Passage
******************************
Full Changelog: v1.9.0-rc1...v1.9.0-rc2

v1.9.0-rc1

24 Apr 23:19

Choose a tag to compare

v1.9.0-rc1 Pre-release
Pre-release

v1.9.0-rc1 — Release Notes

Scope: 75 commits since v1.8.0 (2026-04-20 → 2026-04-24).
Net diff vs v1.8.0: +37,800 / −12,800 lines, 550+ files touched.


Security

  • SSRF hardening across the registry HTTP surface. Extracted a shared
    pkg/urlvalidate validator and applied it to every URL accepted by the
    registry: IDP config (handleSetIDPConfig), webhook target, snapshot
    restore. Cloud-metadata hostnames now match case-insensitively — prior
    check bypassed under any uppercase.
  • Snapshot restore validates URLs. A tainted registry snapshot can no
    longer smuggle a malicious IDP/webhook URL into the server at startup.
******************************
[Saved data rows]

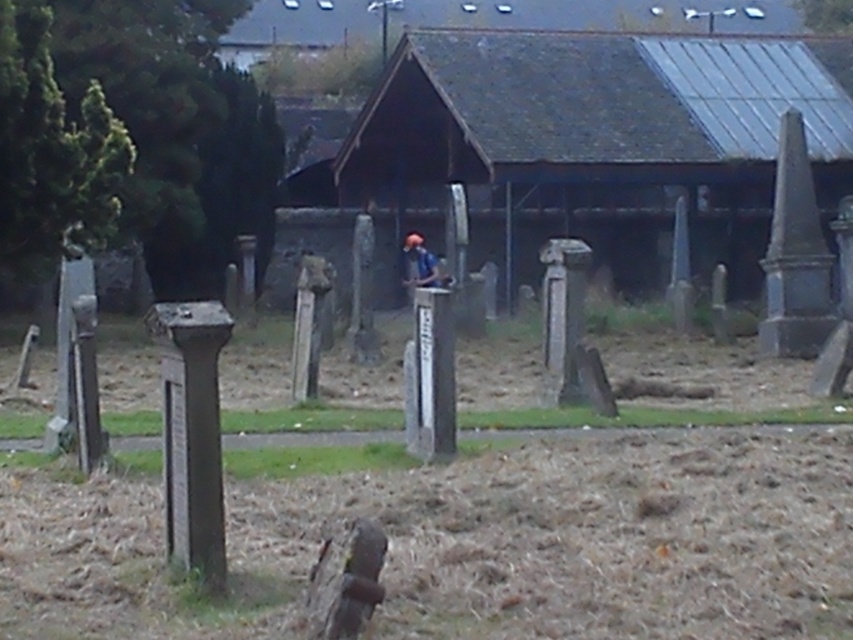
You are standing in the cemetery and see the dark gray wooden hut at center and the matte blue shirt at center. Which object is positioned to the right of the other?

The dark gray wooden hut at center is to the right of the matte blue shirt at center.

You are standing in the cemetery and want to take a photo of the dark gray wooden hut at center and the matte blue shirt at center. Which object should you focus on first to ensure both are in focus?

You should focus on the dark gray wooden hut at center first because it is closer to the viewer than the matte blue shirt at center, so adjusting focus from near to far will help both be in focus.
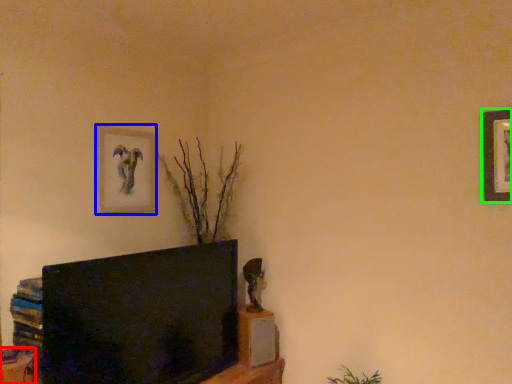
Question: Which object is the farthest from furniture (highlighted by a red box)? Choose among these: picture frame (highlighted by a blue box) or picture frame (highlighted by a green box).

Choices:
 (A) picture frame
 (B) picture frame

Answer: (B)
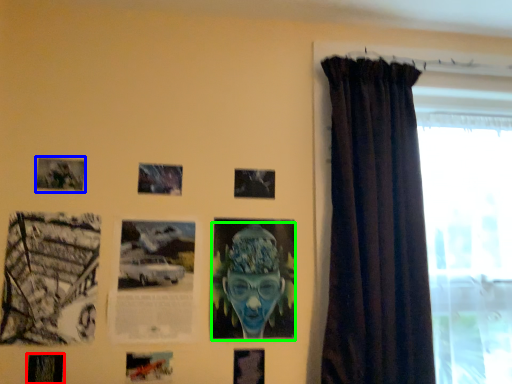
Question: Considering the real-world distances, which object is closest to picture frame (highlighted by a red box)? picture frame (highlighted by a blue box) or person (highlighted by a green box).

Choices:
 (A) picture frame
 (B) person

Answer: (A)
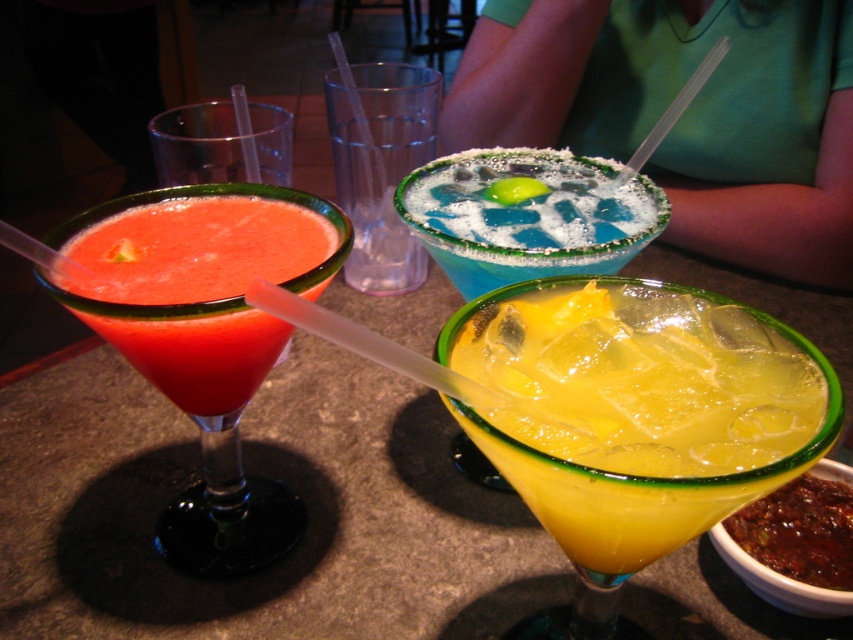
Between point (627, 182) and point (273, 152), which one is positioned in front?

Point (627, 182) is more forward.

Can you confirm if translucent blue margarita at center is positioned above transparent plastic cup at upper left?

Actually, translucent blue margarita at center is below transparent plastic cup at upper left.

Is point (502, 227) positioned in front of point (163, 176)?

That is True.

What are the coordinates of `translucent blue margarita at center` in the screenshot? It's located at (526, 218).

This screenshot has width=853, height=640. Describe the element at coordinates (683, 113) in the screenshot. I see `blue salted margarita at center` at that location.

Which is behind, point (751, 266) or point (531, 243)?

The point (751, 266) is more distant.

Is point (461, 129) positioned behind point (485, 244)?

That is True.

Identify the location of blue salted margarita at center. (683, 113).

Is translucent plastic cup at center below transparent plastic cup at upper left?

Actually, translucent plastic cup at center is above transparent plastic cup at upper left.

Is translucent plastic cup at center bigger than transparent plastic cup at upper left?

Yes.

This screenshot has width=853, height=640. What do you see at coordinates (381, 166) in the screenshot?
I see `translucent plastic cup at center` at bounding box center [381, 166].

In order to click on translucent plastic cup at center in this screenshot , I will do `click(381, 166)`.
******************************
List of tasks
1. In the rows, write out everything from the line containing "Question: Considering the" down to the line containing "Is translucent plastic cup at center below", and omit the pictures.
2. Extend the release notes past their final line.
The release notes and the rows were taken from unrelated sources.

Solved tasks
1.
Question: Considering the real-world distances, which object is closest to picture frame (highlighted by a red box)? picture frame (highlighted by a blue box) or person (highlighted by a green box).

Choices:
 (A) picture frame
 (B) person

Answer: (A)
Between point (627, 182) and point (273, 152), which one is positioned in front?

Point (627, 182) is more forward.

Can you confirm if translucent blue margarita at center is positioned above transparent plastic cup at upper left?

Actually, translucent blue margarita at center is below transparent plastic cup at upper left.

Is point (502, 227) positioned in front of point (163, 176)?

That is True.

What are the coordinates of `translucent blue margarita at center` in the screenshot? It's located at (526, 218).

This screenshot has width=853, height=640. Describe the element at coordinates (683, 113) in the screenshot. I see `blue salted margarita at center` at that location.

Which is behind, point (751, 266) or point (531, 243)?

The point (751, 266) is more distant.

Is point (461, 129) positioned behind point (485, 244)?

That is True.

Identify the location of blue salted margarita at center. (683, 113).

Is translucent plastic cup at center below transparent plastic cup at upper left?

2.
  • Resource caps on tunnel state. lastRekeyReq, relayPeers, and the
    unauth crypto-map are now bounded. Prior to this, a spoofed flood of
    rekey requests or relay-sender IDs could grow these maps without
    bound. The crypto-map path also short-circuits before scalar-mult when
    already at the cap, so CPU exhaustion isn't cheaper than memory.
  • Classify stale tunnel packets separately from nonce replay. Avoids
    tripping replay-alert telemetry on benign after-rekey arrivals.

Tunnel & daemon runtime

  • Rekey recovery for half-rekey replay-window desync. After certain
    packet-loss patterns the sender's nonce window could drift ahead of the
    receiver's; the receiver now requests rekey instead of silently
    dropping traffic.
  • Rekey on encrypted-with-no-key. If an encrypted frame arrives before
    a peer-key is in hand (e.g. after a daemon restart), the daemon now
    emits a rekey request rather than dropping.
  • Prompt re-register when the registry rejects our identity. Previously
    the daemon would stay un-registered until the next keepalive cycle.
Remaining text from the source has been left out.